Conscious Discipline is a new technique of teaching children how to self-regulate by harnessing their hierarchical social brain. The classroom management program was additionally named a national model for education by the Florida State Legislature. In "Conscious Discipline: Building Resilient Classrooms", Dr. Becky A Bailey defines the new process as “a comprehensive, multi-disciplinary self-regulation program that integrates social-emotional learning, school culture, and discipline.”
The Conscious Discipline Model is built on the premise that every human being is a social creature; therefore, healthy relationships must exist as the foundation for learning. According to the model, our brains have three different states in which they can exist. The survival state is our most primitive part of our brain; it is where fight, flight, or freeze occurs and it is impulsive and reactive. The emotional state is activated when the world does not go as our past conditioning has taught us it should. In this state, the amygdala can either help or harm our reaction. The executive state is the state in which learning can occur because we are both relaxed and alert. In the survival and emotional state, the student is focused on self-defense and feeling safe and loved; therefore, they cannot focus on learning.
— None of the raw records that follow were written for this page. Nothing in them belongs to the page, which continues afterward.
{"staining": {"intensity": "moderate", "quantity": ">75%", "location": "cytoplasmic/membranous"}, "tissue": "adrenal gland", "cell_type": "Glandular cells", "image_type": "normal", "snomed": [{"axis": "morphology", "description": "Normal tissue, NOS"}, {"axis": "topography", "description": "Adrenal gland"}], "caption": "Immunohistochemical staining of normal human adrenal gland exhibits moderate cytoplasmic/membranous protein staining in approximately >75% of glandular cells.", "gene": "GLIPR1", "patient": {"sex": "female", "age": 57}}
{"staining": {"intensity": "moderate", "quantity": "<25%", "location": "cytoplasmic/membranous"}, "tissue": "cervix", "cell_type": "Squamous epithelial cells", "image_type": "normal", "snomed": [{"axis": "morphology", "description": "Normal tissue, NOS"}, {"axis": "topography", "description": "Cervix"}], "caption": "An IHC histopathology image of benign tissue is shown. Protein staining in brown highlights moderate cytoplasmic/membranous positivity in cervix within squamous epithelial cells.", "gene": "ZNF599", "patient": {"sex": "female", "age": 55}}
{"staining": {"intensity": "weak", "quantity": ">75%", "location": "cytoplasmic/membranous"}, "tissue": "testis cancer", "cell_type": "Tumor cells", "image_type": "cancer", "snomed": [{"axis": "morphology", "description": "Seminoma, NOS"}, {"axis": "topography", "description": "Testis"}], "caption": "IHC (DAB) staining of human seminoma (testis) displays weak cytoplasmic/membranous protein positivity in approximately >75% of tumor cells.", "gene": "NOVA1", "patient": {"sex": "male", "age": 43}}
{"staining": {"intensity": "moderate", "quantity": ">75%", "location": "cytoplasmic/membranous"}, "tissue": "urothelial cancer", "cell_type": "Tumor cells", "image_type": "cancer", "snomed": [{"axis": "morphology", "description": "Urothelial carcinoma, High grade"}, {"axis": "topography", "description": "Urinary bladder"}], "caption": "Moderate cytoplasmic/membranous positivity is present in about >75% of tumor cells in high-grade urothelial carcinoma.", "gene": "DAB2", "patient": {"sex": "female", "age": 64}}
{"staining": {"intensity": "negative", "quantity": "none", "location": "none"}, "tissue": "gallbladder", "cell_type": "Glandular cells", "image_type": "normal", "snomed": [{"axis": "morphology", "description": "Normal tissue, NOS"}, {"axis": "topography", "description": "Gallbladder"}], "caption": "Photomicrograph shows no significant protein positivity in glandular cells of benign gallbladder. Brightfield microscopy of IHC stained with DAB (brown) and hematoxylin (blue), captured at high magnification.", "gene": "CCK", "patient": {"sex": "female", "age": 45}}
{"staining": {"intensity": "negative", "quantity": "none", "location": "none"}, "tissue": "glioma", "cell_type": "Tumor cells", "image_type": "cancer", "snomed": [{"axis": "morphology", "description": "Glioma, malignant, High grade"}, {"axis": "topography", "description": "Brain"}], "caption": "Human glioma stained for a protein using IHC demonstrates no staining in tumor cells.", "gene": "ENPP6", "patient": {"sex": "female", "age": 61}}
Safety is the primary goal of Conscious Discipline. Instead of “good” and “bad” behavior, teachers focus on safe or unsafe behavior. You can often hear a Conscious Discipline teacher say, “”My job is to keep you safe. Your job is to help keep it safe.” Traditional teachers may say, “You are having bad behavior today, go flip your card.” Labeling a child’s behavior as “bad” also labels the child “bad” to himself and others, as well as activates the lower centers of the brain where blame and punishment are the primary concerns. With a focus on assigning blame and enacting punishment, no actual solutions are achieved for either party.
As one example of how this model works, I will explain how a Conscious Discipline teacher would handle a disagreement between two children. Say one child hits another child and takes his/her marker. In this situation, if the child were 2-12 years of age and developmentally on target, the teacher might say to the aggressor, “Did you like it?” Then, the teacher would encourage the child who was hit to say to the other child, “I don’t like it when you hit me.” This way, the child who was hit is not a victim. Then, to the aggressor the teacher may say, “I noticed that you wanted the marker that he/she had. When we want something someone else has, we ask, ‘May I have that please?’ We may not push or hit because that is not safe.”
In this manner, both children are taught valuable skills. One child is taught how to be assertive and the other is taught how to self-regulate their emotions to achieve a desired goal. No child, however, is ever labeled “bad”.
Child using a feeling buddy to explain their emotions.